22 Mas o pai disse aos seus servos: Trazei depressa a melhor roupa, e vesti-lha, e ponde-lhe um anel no dedo e alparcas nos pés;
23 Tragam o bezerro que estivemos engordando e matem-no. Vamos fazer uma festa para comemorar.
23 trazei também o bezerro, cevado e matai-o; comamos, e regozijemo-nos,
24 Pois, este meu filho estava morto, mas retornou vivo. Ele estava perdido, mas, agora, foi encontrado.’ Então, eles começaram a comemorar.
24 porque este meu filho estava morto, e reviveu; tinha-se perdido, e foi achado. E começaram a regozijar-se.
25 Enquanto isso, o filho mais velho estivera trabalhando no campo. No caminho de volta para casa, ele ouviu música e viu pessoas dançando.
25 Ora, o seu filho mais velho estava no campo; e quando voltava, ao aproximar-se de casa, ouviu a música e as danças;
26 Então, ele chamou um dos empregados e perguntou o que estava acontecendo.
26 e chegando um dos servos, perguntou-lhe que era aquilo.
27 O empregado respondeu: ‘O seu irmão está de volta, e o seu pai mandou matar o bezerro gordo, pois ele voltou para casa seguro e com saúde.’
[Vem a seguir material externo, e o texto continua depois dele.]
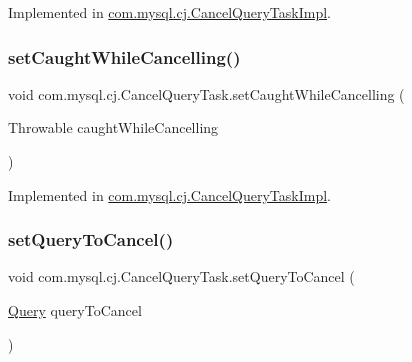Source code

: Implemented in \mbox{\hyperlink{classcom_1_1mysql_1_1cj_1_1_cancel_query_task_impl_ac478b7b9bd6ffb2803fbaf31d5e28943}{com.\+mysql.\+cj.\+Cancel\+Query\+Task\+Impl}}.

\mbox{\label{interfacecom_1_1mysql_1_1cj_1_1_cancel_query_task_aacd2c076a44dd83a7d4140278ae9d0b9}} 
\subsubsection{\texorpdfstring{set\+Caught\+While\+Cancelling()}{setCaughtWhileCancelling()}}
{\footnotesize\ttfamily void com.\+mysql.\+cj.\+Cancel\+Query\+Task.\+set\+Caught\+While\+Cancelling (\begin{DoxyParamCaption}\item[{Throwable}]{caught\+While\+Cancelling }\end{DoxyParamCaption})}



Implemented in \mbox{\hyperlink{classcom_1_1mysql_1_1cj_1_1_cancel_query_task_impl_a6ed7124ec0547111f98f3d9c32c0046f}{com.\+mysql.\+cj.\+Cancel\+Query\+Task\+Impl}}.

\mbox{\label{interfacecom_1_1mysql_1_1cj_1_1_cancel_query_task_ab9f6e0f8efcfd3f4b275bb1eb927b933}} 
\subsubsection{\texorpdfstring{set\+Query\+To\+Cancel()}{setQueryToCancel()}}
{\footnotesize\ttfamily void com.\+mysql.\+cj.\+Cancel\+Query\+Task.\+set\+Query\+To\+Cancel (\begin{DoxyParamCaption}\item[{\mbox{\hyperlink{interfacecom_1_1mysql_1_1cj_1_1_query}{Query}}}]{query\+To\+Cancel }\end{DoxyParamCaption})}



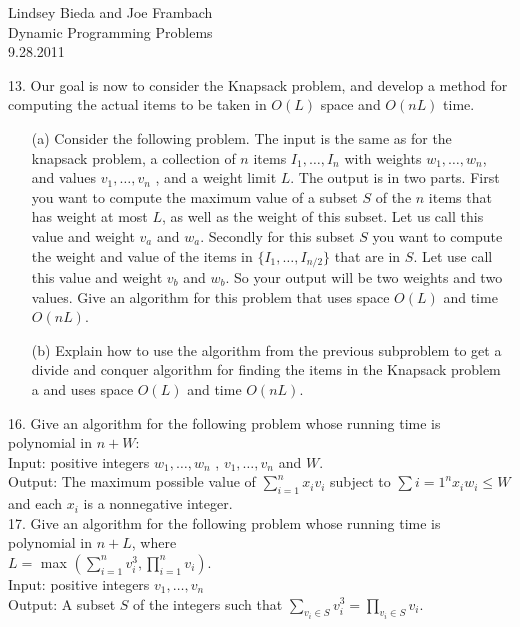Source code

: \documentclass[10pt]{article}
\begin{document}
	\begin{flushright}
	Lindsey Bieda and Joe Frambach\\
	Dynamic Programming Problems\\
	9.28.2011
	\end{flushright}
	13.	Our goal is now to consider the Knapsack problem, and develop a method for computing the actual
			items to be taken in $O(L)$ space and $O(nL)$ time.
	\begin{enumerate}
		\item[(a)]	Consider the following problem. The input is the same as for the knapsack problem, a collection
								of $n$ items $I_1, \ldots, I_n$ with weights $w_1, \ldots, w_n$, and values $v_1, \ldots, v_n$ , and a weight limit $L$.  The
								output is in two parts.  First you want to compute the maximum value of a subset $S$ of the $n$
								items that has weight at most $L$, as well as the weight of this subset.  Let us call this value and
								weight $v_a$ and $w_a$.  Secondly for this subset $S$ you want to compute the weight and value of the
								items in $\{I_1, \ldots, I_{n/2}\}$ that are in $S$. Let use call this value and weight $v_b$ and $w_b$. So your output
								will be two weights and two values. Give an algorithm for this problem that uses space $O(L)$ and
								time $O(nL)$.
		\item[(b)]	Explain how to use the algorithm from the previous subproblem to get a divide and conquer
								algorithm for finding the items in the Knapsack problem a and uses space $O(L)$ and time $O(nL)$. 
	\end{enumerate}
	
	16.	Give an algorithm for the following problem whose running time is polynomial in $n + W$:\\
			Input: positive integers $w_1, \ldots, w_n$ , $v_1, \ldots, v_n$ and $W$.\\
			Output:  The maximum possible value of $\sum_{i=1}^n x_i v_i$ subject to $\sum{i=1}^n x_i w_i \leq W$ and each $x_i$ is a
			nonnegative integer.\\
	
	17. Give an algorithm for the following problem whose running time is polynomial in $n + L$, where \\
			$L =$ max $(\sum_{i=1}^n v_i^3, \prod_{i=1}^n v_i)$.\\
			Input: positive integers $v_1, \ldots, v_n$\\
			Output: A subset $S$ of the integers such that $\sum_{v_i \in S} v_i^3 = \prod_{v_i \in S} v_i$.
	
\end{document}

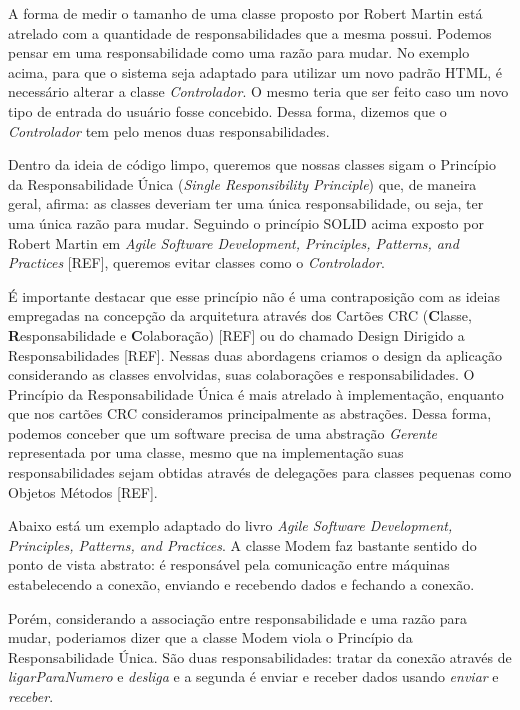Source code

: A forma de medir o tamanho de uma classe proposto por Robert Martin está atrelado com a quantidade de responsabilidades que a mesma possui. Podemos pensar em uma responsabilidade como uma razão para mudar. No exemplo acima, para que o sistema seja adaptado para utilizar um novo padrão HTML, é necessário alterar a classe \textit{Controlador}. O mesmo teria que ser feito caso um novo tipo de entrada do usuário fosse concebido. Dessa forma, dizemos que o \textit{Controlador} tem pelo menos duas responsabilidades.
	
Dentro da ideia de código limpo, queremos que nossas classes sigam o Princípio da Responsabilidade Única (\textit{Single Responsibility Principle}) que, de maneira geral, afirma: as classes deveriam ter uma única responsabilidade, ou seja, ter uma única razão para mudar. Seguindo o princípio SOLID acima exposto por Robert Martin em \textit{Agile Software Development, Principles, Patterns, and Practices} [REF], queremos evitar classes como o \textit{Controlador}.

É importante destacar que esse princípio não é uma contraposição com as ideias empregadas na concepção da arquitetura através dos Cartões CRC (\textbf{C}lasse, \textbf{R}esponsabilidade e \textbf{C}olaboração) [REF] ou do chamado Design Dirigido a Responsabilidades [REF]. Nessas duas abordagens criamos o design da aplicação considerando as classes envolvidas, suas colaborações e responsabilidades. O Princípio da Responsabilidade Única é mais atrelado à implementação, enquanto que nos cartões CRC consideramos principalmente as abstrações. Dessa forma, podemos conceber que um software precisa de uma abstração \textit{Gerente} representada por uma classe, mesmo que na implementação suas responsabilidades sejam obtidas através de delegações para classes pequenas como Objetos Métodos [REF].

Abaixo está um exemplo adaptado do livro \textit{Agile Software Development, Principles, Patterns, and
Practices}. A classe Modem faz bastante sentido do ponto de vista abstrato: é responsável pela comunicação entre máquinas estabelecendo a conexão, enviando e recebendo dados e fechando a conexão.



Porém, considerando a associação entre responsabilidade e uma razão para mudar, poderiamos dizer que a classe
Modem viola o Princípio da Responsabilidade Única. São duas responsabilidades: tratar da conexão através de 
\textit{ligarParaNumero} e \textit{desliga} e a segunda é enviar e receber dados usando \textit{enviar} e
\textit{receber}.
27 Respondeu-lhe este: Chegou teu irmão; e teu pai matou o bezerro cevado, porque o recebeu são e salvo.
28 O irmão mais velho ficou furioso. Ele se recusou a entrar em casa. Então, seu pai saiu para insistir com ele para que entrasse.
28 Mas ele se indignou e não queria entrar. Saiu então o pai e instava com ele.
29 Ele disse a seu pai: ‘Veja! Todos esses anos eu trabalhei para você. Eu nunca desobedeci a uma ordem sua, mas o senhor nunca me deu nem mesmo um cabrito, para que eu festejasse com os meus amigos.
29 Ele, porém, respondeu ao pai: Eis que há tantos anos te sirvo, e nunca transgredi um mandamento teu; contudo nunca me deste um cabrito para eu me regozijar com meus amigos;
30 Agora, esse seu filho volta, depois de ter gastado todo o seu dinheiro com prostitutas, e você mata o bezerro gordo para ele!’
30 vindo, porém, este teu filho, que desperdiçou os teus bens com as meretrizes, mataste-lhe o bezerro cevado.
31 O pai respondeu; ‘Meu filho, você está sempre ao meu lado. Tudo o que eu tenho é seu.
31 Replicou-lhe o pai: Filho, tu sempre estás comigo, e tudo o que é meu é teu;
32 Mas, nós devemos ficar felizes e comemorar. Pois este é o seu irmão que estava morto, mas que voltou vivo. Ele estava perdido, mas foi encontrado!’”
32 era justo, porém, regozijarmo-nos e alegramo-nos, porque este teu irmão estava morto, e reviveu; tinha-se perdido, e foi achado.